▸ **Excerpted text**:
__________
Simple hillshading (i.e., hillShadeType :'simple') with a slope scale of 0.001 gave the elevation map at the default zoom level of 12 (a coloured DEM generated using Qgis's gdal2tiles and having an opacity of 0.5 overlays the hillshade).
It is rare to see terrain RGB tiles displayed at zoom levels above 12 (a zoom level limit of 10 is common). This is presumably because tile borders become noticeable at this zoom level (an artifact that can be removed by rendering a group of tiles and extracting one). More disturbing is the banding that is evident a zoom levels of 12 and above. To avoid this effect, some recent terrain RGB hillshading seems to use small slope scales that lead to low contrast levels and presumeably suppress artifacts such as banding (see, for example, the National Scienic Trail Guide's map at zoom level 13 where hillshading was generated using a DEM with a 30-m resolution).
B. Using the rasterio rgbify plugin and the MapLibre GL terrain-3d fork
A hillshade displayed using the Maplibre GL terrain-3d fork and generated using terrain-rgb mbtiles served by our TileServer GL is shown here (terrain3djura). The mbtiles were produced using the rasterio rgbify plugin (see reference).
For desktop use, we in fact prefer using standard OpenStreetMap raster tiles and a raster hillshade DEM ( see the JuraMap OSM + relief layer) with MapLibre GL.
__________
(Joint position lists)
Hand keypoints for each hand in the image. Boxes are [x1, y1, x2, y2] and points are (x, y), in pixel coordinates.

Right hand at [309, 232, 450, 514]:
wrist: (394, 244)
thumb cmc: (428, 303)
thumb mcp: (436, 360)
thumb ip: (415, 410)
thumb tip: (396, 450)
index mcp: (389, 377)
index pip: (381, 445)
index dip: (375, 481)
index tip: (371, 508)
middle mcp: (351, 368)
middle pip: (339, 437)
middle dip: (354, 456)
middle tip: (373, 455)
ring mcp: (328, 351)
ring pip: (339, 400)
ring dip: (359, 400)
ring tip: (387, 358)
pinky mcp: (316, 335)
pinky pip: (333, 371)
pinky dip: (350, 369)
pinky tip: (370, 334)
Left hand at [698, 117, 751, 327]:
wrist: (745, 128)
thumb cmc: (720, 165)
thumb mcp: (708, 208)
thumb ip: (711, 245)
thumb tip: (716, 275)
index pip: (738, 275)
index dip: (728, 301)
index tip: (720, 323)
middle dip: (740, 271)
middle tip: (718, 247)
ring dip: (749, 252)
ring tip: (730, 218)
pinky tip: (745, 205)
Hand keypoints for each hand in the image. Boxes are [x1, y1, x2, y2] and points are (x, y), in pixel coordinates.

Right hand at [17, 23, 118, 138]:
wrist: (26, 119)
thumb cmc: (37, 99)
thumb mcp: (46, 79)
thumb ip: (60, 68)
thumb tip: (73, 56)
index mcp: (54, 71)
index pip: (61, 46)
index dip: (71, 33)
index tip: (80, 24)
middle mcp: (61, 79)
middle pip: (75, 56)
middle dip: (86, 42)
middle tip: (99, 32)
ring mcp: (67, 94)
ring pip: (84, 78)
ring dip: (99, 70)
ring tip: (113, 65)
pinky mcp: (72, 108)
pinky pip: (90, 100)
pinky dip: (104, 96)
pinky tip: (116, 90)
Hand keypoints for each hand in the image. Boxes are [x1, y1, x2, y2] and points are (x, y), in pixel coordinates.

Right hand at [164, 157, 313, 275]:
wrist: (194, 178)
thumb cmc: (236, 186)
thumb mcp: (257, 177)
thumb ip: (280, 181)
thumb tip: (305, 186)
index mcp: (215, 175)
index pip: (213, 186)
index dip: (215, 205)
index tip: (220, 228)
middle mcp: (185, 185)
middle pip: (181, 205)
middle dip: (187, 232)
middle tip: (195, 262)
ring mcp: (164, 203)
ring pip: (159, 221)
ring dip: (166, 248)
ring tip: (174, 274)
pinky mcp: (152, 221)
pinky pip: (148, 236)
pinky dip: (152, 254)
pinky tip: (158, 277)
__________
Please decide whether each statement below agrees with the hillshading text above, answering yes or no and quoting the exact words that settle it. (a) The simple hillshading produced the elevation map at a default zoom level of 12. (b) The mbtiles were made with Qgis's gdal2tiles. (c) For desktop use, the writers favor terrain RGB tiles over standard OpenStreetMap raster tiles.

(a) Yes: "gave the elevation map at the default zoom level of 12"
(b) No: "The mbtiles were produced using the rasterio rgbify plugin"
(c) No: "For desktop use, we in fact prefer using standard OpenStreetMap raster tiles and a raster hillshade DEM"